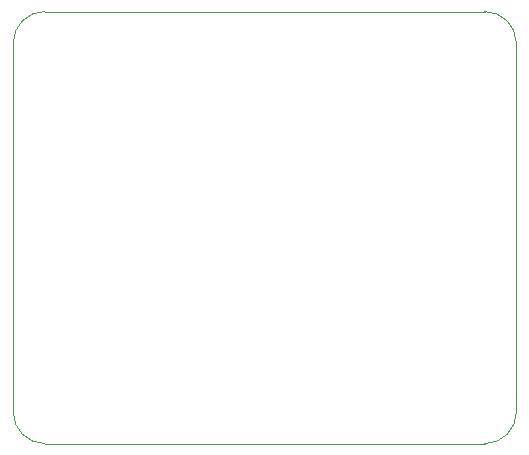
<source format=gbr>
%TF.GenerationSoftware,KiCad,Pcbnew,7.0.7*%
%TF.CreationDate,2024-02-07T15:06:53-05:00*%
%TF.ProjectId,OSMI-stepperPCB,4f534d49-2d73-4746-9570-706572504342,rev?*%
%TF.SameCoordinates,Original*%
%TF.FileFunction,Profile,NP*%
%FSLAX46Y46*%
G04 Gerber Fmt 4.6, Leading zero omitted, Abs format (unit mm)*
G04 Created by KiCad (PCBNEW 7.0.7) date 2024-02-07 15:06:53*
%MOMM*%
%LPD*%
G01*
G04 APERTURE LIST*
%TA.AperFunction,Profile*%
%ADD10C,0.100000*%
%TD*%
G04 APERTURE END LIST*
D10*
X112850000Y-63750000D02*
G75*
G03*
X110183000Y-66417000I0J-2667000D01*
G01*
X110183000Y-66417000D02*
X110183000Y-97659000D01*
X110183000Y-97659000D02*
G75*
G03*
X112850000Y-100326000I2667000J0D01*
G01*
X150114000Y-100330000D02*
G75*
G03*
X152781000Y-97663000I0J2667000D01*
G01*
X150114000Y-63754000D02*
X112850000Y-63750000D01*
X152781000Y-66421000D02*
G75*
G03*
X150114000Y-63754000I-2667000J0D01*
G01*
X152781000Y-97663000D02*
X152781000Y-66421000D01*
X112850000Y-100326000D02*
X150114000Y-100330000D01*
M02*

</source>
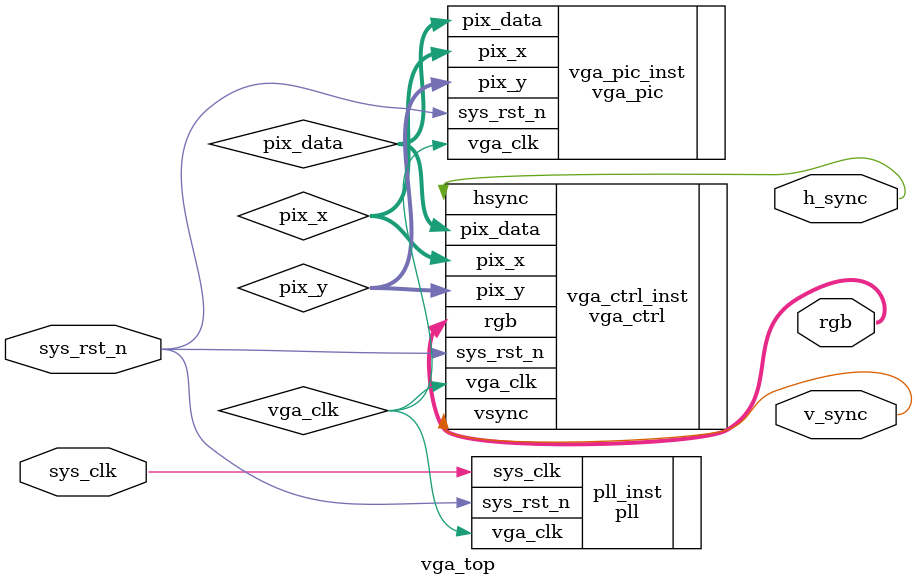
<source format=v>
module vga_top (
  input  wire        sys_clk,
  input  wire        sys_rst_n,
  output wire        h_sync,
  output wire        v_sync,
  output wire [15:0] rgb
);
  wire vga_clk;
  pll pll_inst (
    .sys_clk   (sys_clk),
    .sys_rst_n (sys_rst_n),
    .vga_clk   (vga_clk)
  );

  wire [9:0]  pix_x, pix_y;
  wire [15:0] pix_data;

  vga_pic vga_pic_inst (
    .vga_clk   (vga_clk),
    .sys_rst_n (sys_rst_n),
    .pix_x     (pix_x),
    .pix_y     (pix_y),
    .pix_data  (pix_data)
  );

  vga_ctrl vga_ctrl_inst (
    .vga_clk   (vga_clk),
    .sys_rst_n (sys_rst_n),
    .pix_data  (pix_data),
    .pix_x     (pix_x),
    .pix_y     (pix_y),
    .hsync     (h_sync),
    .vsync     (v_sync),
    .rgb       (rgb)
  );
endmodule
</source>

● **Instructions for the task**:
Repeat each entry exactly as it appears; skip any picture.

● **Answer space**:
<source format=gbr>
%TF.GenerationSoftware,KiCad,Pcbnew,7.0.7*%
%TF.CreationDate,2024-02-07T15:06:53-05:00*%
%TF.ProjectId,OSMI-stepperPCB,4f534d49-2d73-4746-9570-706572504342,rev?*%
%TF.SameCoordinates,Original*%
%TF.FileFunction,Profile,NP*%
%FSLAX46Y46*%
G04 Gerber Fmt 4.6, Leading zero omitted, Abs format (unit mm)*
G04 Created by KiCad (PCBNEW 7.0.7) date 2024-02-07 15:06:53*
%MOMM*%
%LPD*%
G01*
G04 APERTURE LIST*
%TA.AperFunction,Profile*%
%ADD10C,0.100000*%
%TD*%
G04 APERTURE END LIST*
D10*
X112850000Y-63750000D02*
G75*
G03*
X110183000Y-66417000I0J-2667000D01*
G01*
X110183000Y-66417000D02*
X110183000Y-97659000D01*
X110183000Y-97659000D02*
G75*
G03*
X112850000Y-100326000I2667000J0D01*
G01*
X150114000Y-100330000D02*
G75*
G03*
X152781000Y-97663000I0J2667000D01*
G01*
X150114000Y-63754000D02*
X112850000Y-63750000D01*
X152781000Y-66421000D02*
G75*
G03*
X150114000Y-63754000I-2667000J0D01*
G01*
X152781000Y-97663000D02*
X152781000Y-66421000D01*
X112850000Y-100326000D02*
X150114000Y-100330000D01*
M02*

</source>
<source format=v>
module vga_top (
  input  wire        sys_clk,
  input  wire        sys_rst_n,
  output wire        h_sync,
  output wire        v_sync,
  output wire [15:0] rgb
);
  wire vga_clk;
  pll pll_inst (
    .sys_clk   (sys_clk),
    .sys_rst_n (sys_rst_n),
    .vga_clk   (vga_clk)
  );

  wire [9:0]  pix_x, pix_y;
  wire [15:0] pix_data;

  vga_pic vga_pic_inst (
    .vga_clk   (vga_clk),
    .sys_rst_n (sys_rst_n),
    .pix_x     (pix_x),
    .pix_y     (pix_y),
    .pix_data  (pix_data)
  );

  vga_ctrl vga_ctrl_inst (
    .vga_clk   (vga_clk),
    .sys_rst_n (sys_rst_n),
    .pix_data  (pix_data),
    .pix_x     (pix_x),
    .pix_y     (pix_y),
    .hsync     (h_sync),
    .vsync     (v_sync),
    .rgb       (rgb)
  );
endmodule
</source>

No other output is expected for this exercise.